Task material
_ _ _ _ _ _ _

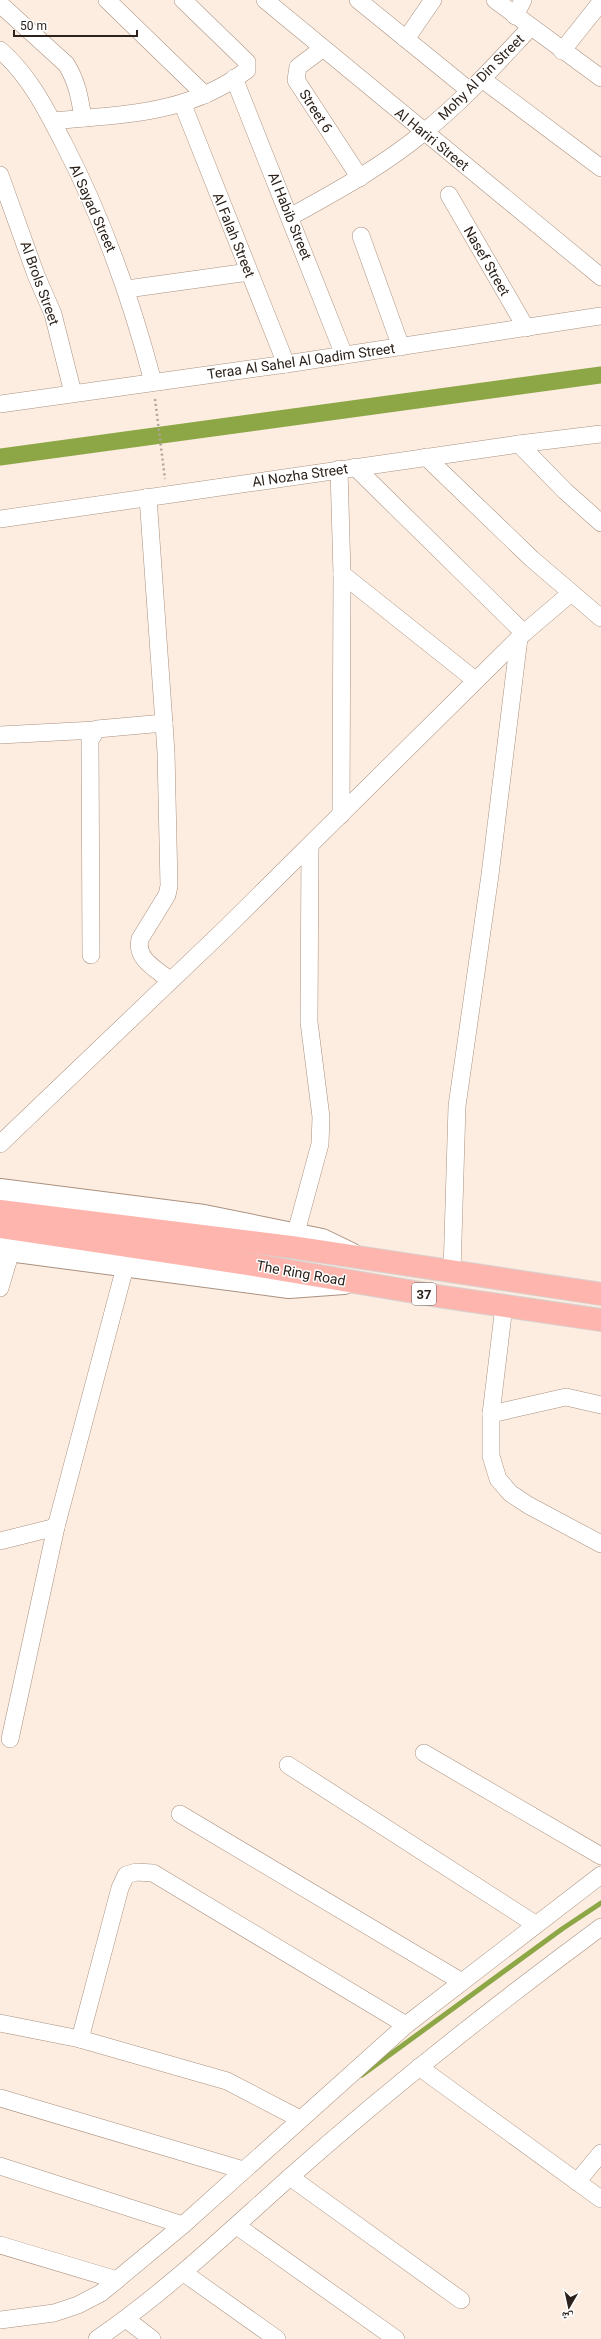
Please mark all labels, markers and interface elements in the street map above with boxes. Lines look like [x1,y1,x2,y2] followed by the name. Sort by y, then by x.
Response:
[14,12,137,38] scale bar
[20,19,47,33] text: 50 m
[435,30,528,123] street label: Mohy Al Din Street
[296,86,336,136] street label: Street 6
[392,104,472,174] street label: Al Hariri Street
[67,162,120,255] street label: Al Sayad Street
[265,170,315,263] street label: Al Habib Street
[210,190,258,280] street label: Al Falah Street
[461,223,514,299] street label: Nasef Street
[17,239,63,328] street label: Al Brols Street
[206,340,396,382] street label: Teraa Al Sahel Al Qadim Street
[251,460,349,490] street label: Al Nozha Street
[255,1257,347,1289] street label: The Ring Road
[412,1283,436,1305] road number: 37
[549,2287,589,2327] north arrow
[560,2308,574,2324] text: ش

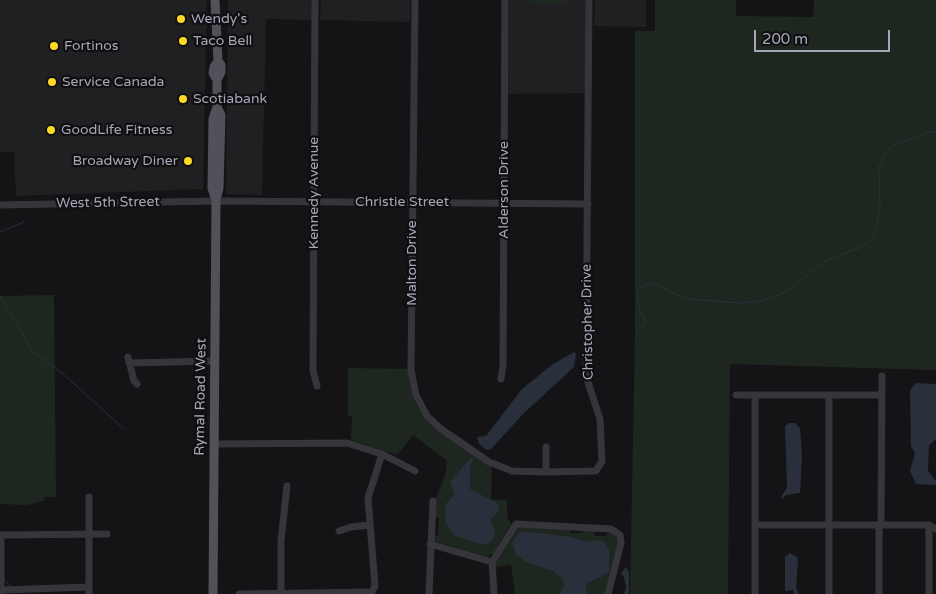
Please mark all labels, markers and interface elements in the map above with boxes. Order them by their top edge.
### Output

_ _ _ _ _ _ _

What the task requires
The records above must be repeated exactly, minus their pictures.

Task output
Please mark all labels, markers and interface elements in the street map above with boxes. Lines look like [x1,y1,x2,y2] followed by the name. Sort by y, then by x.
Response:
[14,12,137,38] scale bar
[20,19,47,33] text: 50 m
[435,30,528,123] street label: Mohy Al Din Street
[296,86,336,136] street label: Street 6
[392,104,472,174] street label: Al Hariri Street
[67,162,120,255] street label: Al Sayad Street
[265,170,315,263] street label: Al Habib Street
[210,190,258,280] street label: Al Falah Street
[461,223,514,299] street label: Nasef Street
[17,239,63,328] street label: Al Brols Street
[206,340,396,382] street label: Teraa Al Sahel Al Qadim Street
[251,460,349,490] street label: Al Nozha Street
[255,1257,347,1289] street label: The Ring Road
[412,1283,436,1305] road number: 37
[549,2287,589,2327] north arrow
[560,2308,574,2324] text: ش

Please mark all labels, markers and interface elements in the map above with boxes. Order them by their top edge.
### Output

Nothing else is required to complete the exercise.